• Pain · Oct 1985

    Tonic descending inhibition affects intensity coding of nociceptive responses of spinal dorsal horn neurones in the cat.

    • H Dickhaus, G Pauser, and M Zimmermann.
    • Pain. 1985 Oct 1;23(2):145-58.

    AbstractThe supraspinal inhibitory control of lumbar spinal dorsal horn neurones was investigated in N2O-anaesthetized cats by reversibly blocking conduction in the spinal cord. Dorsal horn neurones selected for this study had convergent input from myelinated (A-) and unmyelinated (C-) fibres in the posterior tibial and/or superficial peroneal nerves of the hind limb.
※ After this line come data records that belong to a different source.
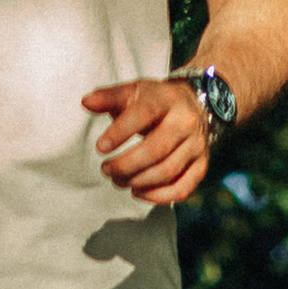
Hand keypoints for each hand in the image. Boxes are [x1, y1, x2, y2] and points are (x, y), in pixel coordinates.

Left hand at [86, 76, 213, 207]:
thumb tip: (86, 102)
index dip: (120, 132)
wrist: (194, 104)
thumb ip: (109, 97)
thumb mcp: (133, 91)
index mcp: (165, 99)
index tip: (100, 148)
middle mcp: (185, 122)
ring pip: (168, 171)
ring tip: (118, 180)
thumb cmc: (155, 101)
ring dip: (138, 182)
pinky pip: (182, 188)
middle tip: (106, 170)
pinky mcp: (201, 164)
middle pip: (156, 150)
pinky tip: (137, 192)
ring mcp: (196, 145)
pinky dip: (158, 196)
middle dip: (126, 165)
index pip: (144, 114)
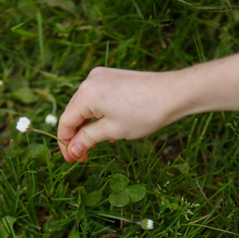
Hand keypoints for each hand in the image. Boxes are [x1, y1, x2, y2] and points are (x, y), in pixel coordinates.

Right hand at [56, 67, 188, 162]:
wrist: (173, 94)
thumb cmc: (144, 113)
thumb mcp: (113, 131)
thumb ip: (88, 139)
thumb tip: (72, 150)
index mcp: (86, 94)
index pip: (66, 122)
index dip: (65, 143)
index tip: (71, 160)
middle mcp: (89, 81)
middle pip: (75, 113)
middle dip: (78, 136)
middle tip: (84, 157)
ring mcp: (101, 77)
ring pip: (87, 107)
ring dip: (90, 127)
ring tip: (102, 144)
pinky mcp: (113, 77)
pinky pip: (99, 99)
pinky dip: (100, 115)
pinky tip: (111, 130)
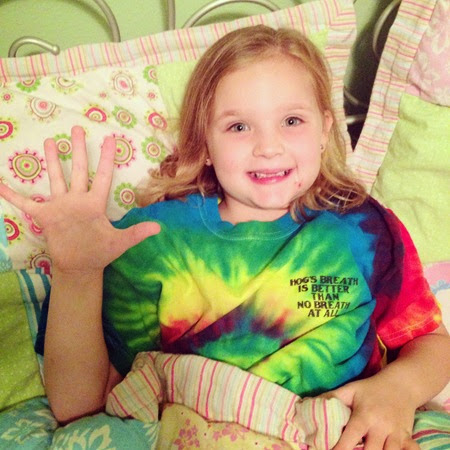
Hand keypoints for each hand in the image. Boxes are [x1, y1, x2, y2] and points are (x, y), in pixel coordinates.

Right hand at [0, 126, 159, 273]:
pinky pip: (25, 203)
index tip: (111, 139)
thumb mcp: (119, 243)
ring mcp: (60, 206)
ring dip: (51, 161)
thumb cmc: (101, 253)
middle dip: (78, 150)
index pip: (103, 176)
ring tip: (49, 141)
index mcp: (95, 203)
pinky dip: (11, 195)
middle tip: (78, 128)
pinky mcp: (44, 216)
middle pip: (78, 169)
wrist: (80, 266)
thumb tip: (159, 229)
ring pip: (55, 178)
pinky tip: (1, 184)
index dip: (107, 158)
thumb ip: (136, 233)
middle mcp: (78, 200)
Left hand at [329, 377, 418, 449]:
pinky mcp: (408, 439)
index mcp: (365, 415)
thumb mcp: (350, 390)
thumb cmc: (371, 389)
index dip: (340, 448)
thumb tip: (308, 404)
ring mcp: (397, 434)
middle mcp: (382, 427)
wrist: (402, 384)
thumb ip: (330, 397)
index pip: (351, 436)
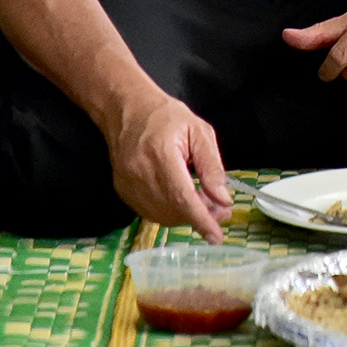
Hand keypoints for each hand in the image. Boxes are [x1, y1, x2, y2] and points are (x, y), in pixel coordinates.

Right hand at [105, 91, 231, 242]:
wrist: (128, 110)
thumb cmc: (166, 117)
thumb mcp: (199, 132)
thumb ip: (212, 167)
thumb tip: (223, 198)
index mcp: (161, 154)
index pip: (182, 197)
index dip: (201, 220)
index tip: (216, 236)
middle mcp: (140, 173)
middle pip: (173, 210)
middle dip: (200, 216)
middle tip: (221, 210)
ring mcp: (128, 185)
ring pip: (161, 216)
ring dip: (186, 216)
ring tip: (204, 202)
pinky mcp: (123, 192)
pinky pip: (150, 212)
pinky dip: (170, 212)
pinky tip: (183, 199)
Virtually all of them could also be excited by noxious heating of the skin of the footpad region and by low intensity mechanical stimulation of the foot. Variation of the temperature of noxious radiant skin heating (40-56 degrees C, 10 sec in duration) resulted in graded responses of the neurones. The stimulus-response functions (SRF) were monotonic; in the majority of 32 cases they were linear. Neurones could be classified according to their maximum discharge frequency in response to skin heating into 22 weakly sensitive units (responses below 100 Hz at 50 degrees C) and 10 highly sensitive units (above 100 Hz). Responses outlasted the period of skin heating by seconds to minutes. A reversible conduction block of spinal axons by cooling a 15 mm cord segment (L1) with a thermode at 0 degrees C affected the responsiveness of the dorsal horn neurones in 12 of 15 cases. The maximum discharge frequency to a certain temperature of skin heating was increased during the spinal block. The duration of heat-evoked discharges was either not changed or increased during the spinal block. The SRF were reversibly displaced during the spinal blockade to higher discharge frequencies and lower threshold temperatures of skin heating. In 8 of 12 cases the change in the SRF was a nearly parallel shift, whereas in 4 units the increase of responsiveness had a complex effect upon the SRF. The decrease in the threshold to skin heating ranged up to 4.5 degrees C; the mean decrease was 2 degrees C. It is confirmed that in anaesthetized cats, nociceptive spinal neurones are subject to a tonically active descending inhibition, which is interrupted by local spinal cooling. The effect of the spinal block on the SRF of the neurones suggests that this tonic inhibition is similar to that produced by electrical stimulation in the lateral reticular formation of the brain-stem.